The result saw the index reach the highest level since July 2008, two months before the collapse of US investment bank Lehman Brothers sent the global financial system close to collapse and the world economy into reverse.

The firms were also more upbeat on the current business situation and on their expectations for the future, the Ifo said.

"After the dramatic economic collapse last winter, these survey results should bring some Christmas cheer," it said.

Jennifer McKeown from Capital Economics said that the Ifo survey was further evidence that the German economy is continuing to recover, albeit at a "fairly gradual" rate.

The result stood in contrast to recent figures showing that Germany's recovery from its worst recession since World War II might have eased in the fourth quarter.

Industrial orders, for instance, fell 2.1 percent in October, their first drop in eight months, while output slipped 1.8 percent after two months of solid gains.

The Bundesbank central bank cautioned earlier this month that the latest economic data indicate that the country's economic recovery was "likely less dynamic" at the start the final quarter of 2009.

◆ Exercise data:
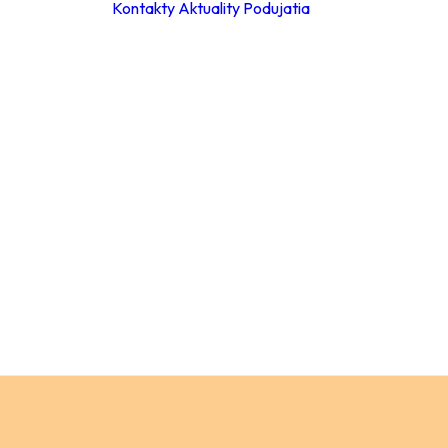
Kontakty
Aktuality
Podujatia
ky
ie hodiny
leta 2026
ácia za
a
Materské školy
 poplatkov
Základné školy –
eb
stupeň
pracovné
Základné školy 
stupeň
a
Stredné školy
ch údajov
Verejnosť
ný
ok
y
ňovanie
á súťaže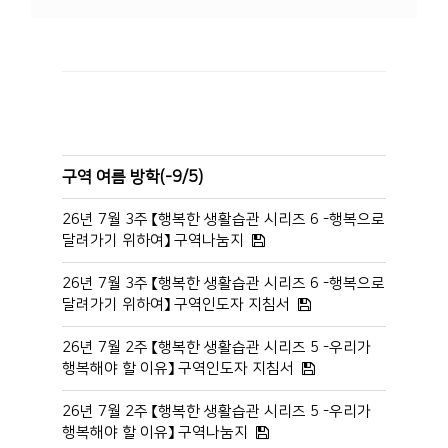
구역 여름 방학(-9/5)
26년 7월 3주 【행복한 생활습관 시리즈 6 -행복으로
달려가기 위하여】 구역나눔지
26년 7월 3주 【행복한 생활습관 시리즈 6 -행복으로
달려가기 위하여】 구역인도자 지침서
26년 7월 2주 【행복한 생활습관 시리즈 5 -우리가
행복해야 할 이유】 구역인도자 지침서
26년 7월 2주 【행복한 생활습관 시리즈 5 -우리가
행복해야 할 이유】 구역나눔지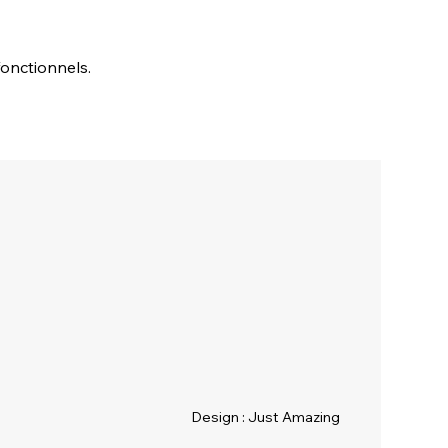
onctionnels.
Design : Just Amazing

◆ Your tasks:
a - List every organization named in the Ifo survey article.
b - Answer these from the Ifo survey article:
(i) Since which month and year was the index at its highest level?
(ii) By what percentage did industrial orders fall in October?
(iii) Who from Capital Economics commented on the survey?
c - Extend the Ifo survey article past its final sentence.

◆ Activity answers:
a -
Lehman Brothers
Ifo
Capital Economics
Bundesbank

b -
(i) July 2008
(ii) 2.1 percent
(iii) Jennifer McKeown

c -
Another survey, the ZEW investor sentiment index, fell in December for the third time running.

"December's modest increase in the German Ifo index comes as a relief after the softer tone of some of the hard data lately," McKeown said. "Although sentiment is now rising far more modestly than during the summer, the (Ifo) index points to a further sharp slowdown in the annual rate of economic contraction," McKeown said.

The Bundesbank forecasts that German output will contract by around 4.9 percent this year before growing by 1.6 percent in 2010 and by 1.2 percent in 2011.

The recession has blown a huge hole in public finances, with Chancellor Angela Merkel's government predicting it will have to take on a record €85.8 billion in new debt in 2010.